*** Opening of EXCERPT TO READ ***

(Image credit: Apartment Therapy )
What better day to review the official U.S. code of etiquette for displaying the American flag than the 4th of July? Grab a sparkler, class is in session.

Did you know that there is an official U.S. Flag Code? Really? You did? Oh, me too. I totally knew that...er, sure I did. Anyway! Yes, the Federal Flag Code does exist and can be found under United States Code Title 4 Chapter 1.

The code used today was approved in 1942 by President Roosevelt as a set of guidelines regarding proper etiquette for civilians to follow when displaying the American flag. However, the very first Flag Act was passed by the Continental Congress back in 1777 to establish that the flag would have "thirteen stripes, alternate red and white; that the union be thirteen stars, white in a blue field, representing a new Constellation."

According to the U.S. Senate, the etiquette prescribed in the code is not mandatory in the legal sense but is encouraged so that proper respect is shown to the flag. The flag code is rather intensive, so here are some highlights (pretty interesting!):

• A U.S. flag must have 13 horizontal stripes, alternating red and white, and 50 stars representing the 50 states in the union.

• When raising the flag, it should be "raised briskly and lowered slowly and ceremoniously". It should be saluted as it is raised and lowered.
• The flag should be displayed between sunrise and sunset; if it is displayed at night it should be illuminated.
• When displaying the flag from a window, balcony, or a building, the union should be positioned at the top of the flag staff unless the flag is at half-staff.
• When displaying the flag over a street, it should be hung vertically, with the union facing north or east.
• The flag should not be displayed outdoors when there is rain or snow, unless an all-weather flag is used.
• The flag should always be placed to its own right, with any other flags to the left.

Unacceptable Use of the Flag:
• The flag should never be dipped lower than a person and should only be placed upside down to signal distress.
• The flag should never be displayed, used, or stored in a way that would permit it to be easily damaged.
• The flag should never be used as drapery or for decorative purposes; red, white, and blue bunting can be used instead.
• The flag should not be embroidered or printed on any sort of temporary décor or home good (e.g., handkerchief, boxes, napkins), or anything that will be discarded after temporary usage.
• The flag should never have any additional markings, symbols, or drawings of any kind attached to it.
• The flag should never be used as a receptacle for receiving, holding, or carrying anything.
• The flag should never be used for advertising purposes.

• Finally, when the U.S. flag is in a condition that it is no longer able to be displayed, it should disposed of in a respectful way, preferably by burning.

Phew! And those are only some of the standards. There are even more codes of etiquette, which you can read all about at The U.S. Senate's reference page on the Federal Flag Code.

Did you get all that? Good. There will be a quiz on Friday. I kid. Happy 4th of July!

*** Close of EXCERPT TO READ ***
*** Opening of INPUT DATA ***

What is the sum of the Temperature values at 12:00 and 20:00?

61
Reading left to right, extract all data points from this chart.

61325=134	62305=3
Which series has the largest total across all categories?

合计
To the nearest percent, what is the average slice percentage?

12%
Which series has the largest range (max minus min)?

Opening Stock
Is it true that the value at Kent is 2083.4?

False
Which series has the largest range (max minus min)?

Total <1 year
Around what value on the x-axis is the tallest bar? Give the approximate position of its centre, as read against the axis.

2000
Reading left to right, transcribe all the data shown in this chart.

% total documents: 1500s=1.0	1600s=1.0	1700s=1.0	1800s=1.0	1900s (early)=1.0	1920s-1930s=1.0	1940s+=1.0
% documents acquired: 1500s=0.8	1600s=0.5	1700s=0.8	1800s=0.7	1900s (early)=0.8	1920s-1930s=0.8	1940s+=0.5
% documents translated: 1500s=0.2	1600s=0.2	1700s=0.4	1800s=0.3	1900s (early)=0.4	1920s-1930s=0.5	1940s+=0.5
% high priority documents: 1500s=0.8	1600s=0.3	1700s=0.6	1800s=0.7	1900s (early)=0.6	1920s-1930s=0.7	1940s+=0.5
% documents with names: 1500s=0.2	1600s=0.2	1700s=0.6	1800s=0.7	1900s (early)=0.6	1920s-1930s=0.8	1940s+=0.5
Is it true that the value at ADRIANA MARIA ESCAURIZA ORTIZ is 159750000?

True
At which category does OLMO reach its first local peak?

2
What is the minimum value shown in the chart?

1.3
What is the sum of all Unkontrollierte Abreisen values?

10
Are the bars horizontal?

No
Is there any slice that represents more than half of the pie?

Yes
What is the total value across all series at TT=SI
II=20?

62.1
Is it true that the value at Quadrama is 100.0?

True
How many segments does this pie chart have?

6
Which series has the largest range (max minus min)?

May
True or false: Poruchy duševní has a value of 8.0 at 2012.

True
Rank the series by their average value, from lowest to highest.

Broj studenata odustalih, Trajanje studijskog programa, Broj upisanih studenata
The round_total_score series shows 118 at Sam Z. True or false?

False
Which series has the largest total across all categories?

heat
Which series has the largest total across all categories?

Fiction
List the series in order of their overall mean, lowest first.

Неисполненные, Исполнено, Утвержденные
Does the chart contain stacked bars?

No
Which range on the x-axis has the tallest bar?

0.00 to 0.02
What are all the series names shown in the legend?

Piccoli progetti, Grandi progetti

*** Close of INPUT DATA ***

#### WORK TO COMPLETE:
List the examples the flag etiquette article gives in parentheses of temporary décor or home goods that the flag should not be embroidered or printed on. None of the tasks draw on the data.

#### SOLUTION BELOW:
Handkerchief, boxes, napkins